Baden-Württembergs Parteichef Jongen bleibt bei seiner Meinung, daß der Fall Gedeon nicht primär einer juristischen, sondern einer politischen Lösung bedürfe. „Das heißt, auch wenn Herr Gedeon nicht aus der Partei ausgeschlossen werden kann, so muß doch klargemacht werden, daß die Positionen, wegen derer das Verfahren angestrengt wurde, in der AfD nicht willkommen sind.“ Wichtig sei, zu begreifen, daß für einen Parteiausschluß eindeutige Beweise der Parteischädigung hätten vorliegen müssen. Diese sah das Schiedsgericht offensichtlich nicht vorliegen, obwohl der Antrag des Vorstands laut Jongen „eine Fülle von Aussagen Gedeons von eindeutiger Tendenz“ enthielt. Er vermute jedoch, daß aufgrund der formalen Hürden auch zusätzliche Eingaben des Parteivorstands im Verfahren nicht zu einem Ausschluß geführt hätten. Schließlich sei es auch der SPD nicht möglich gewesen, „Herrn Sarrazin auszuschließen, obwohl er in vielfacher Hinsicht konträr zu deren Parteiprogramm steht“, stellte der AfD-Bundestagsabgeordnete fest. Das Wichtigste sei indes klarzustellen, daß „Antisemitismus nach diesem Urteil genausowenig einen Platz in der AfD hat wie vorher“.

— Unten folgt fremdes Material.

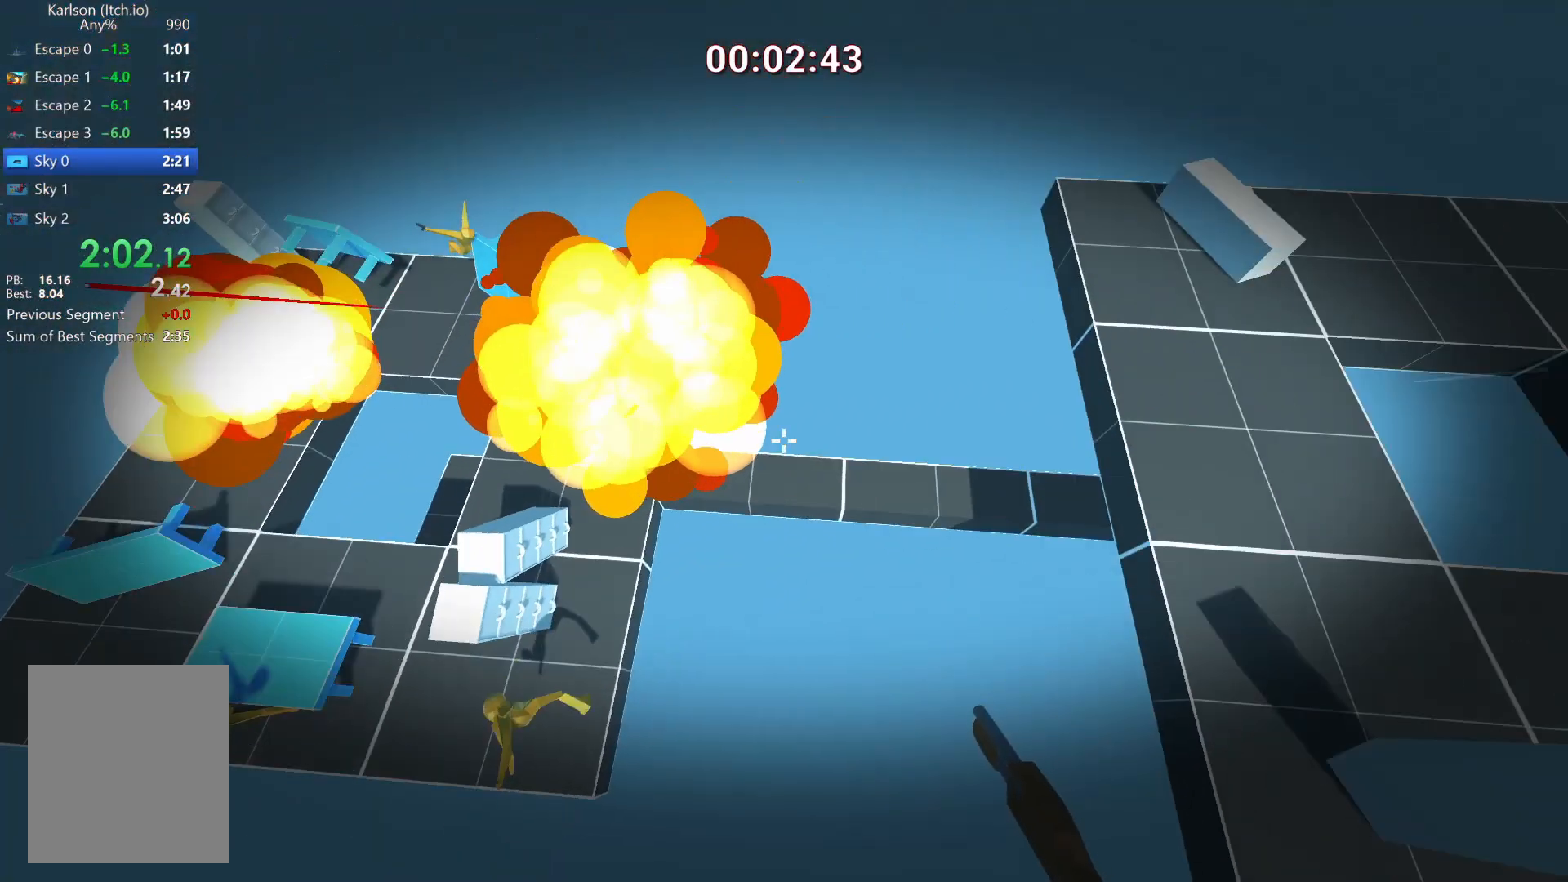
{"keys": [], "mouse": [], "events": [[42, "a", "up"], [42, "s", "down"], [125, "mouse_left", "down"], [167, "mouse_left", "up"], [208, "a", "down"], [208, "mouse_left", "down"], [250, "mouse_left", "up"], [292, "mouse_left", "down"], [292, "s", "up"], [334, "a", "up"], [375, "mouse_left", "up"], [417, "mouse_left", "down"], [459, "mouse_left", "up"]]}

Auch der AfD-Bundesvorsitzende Jörg Meuthen, den die Affäre damals in schwere Bedrängnis gebracht hatte, betonte im Gespräch mit der JF, Gedeon könne zwar „einfaches Mitglied“ in der Partei bleiben, dürfe jedoch auf keinen Fall wieder eine herausragende Funktion übernehmen. Er sei zudem sicher, so Meuthen, daß es in der Stuttgarter Landtagsfraktion nicht die notwendige Mehrheit für einen Wiederaufnahmeantrag Gedeons geben werde.

Wie die JF erfuhr, wurde das Thema auf einer Klausurtagung der Landtagsfraktion kontrovers und teilweise lautstark debattiert. Nach Einschätzung von Insidern lehnen mindestens fünf bis sechs Abgeordnete eine möglicherweise beantragte Wiederaufnahme Gedeons auf jeden Fall ab. Damit wäre das nötige Quorum verfehlt. Ob er denn überhaupt die Absicht habe, einen Wiederaufnahmeantrag in die AfD-Landtagsfraktion zu stellen, wollte Wolfgang Gedeon am Dienstag auf Anfrage der jungen freiheit nicht beantworten.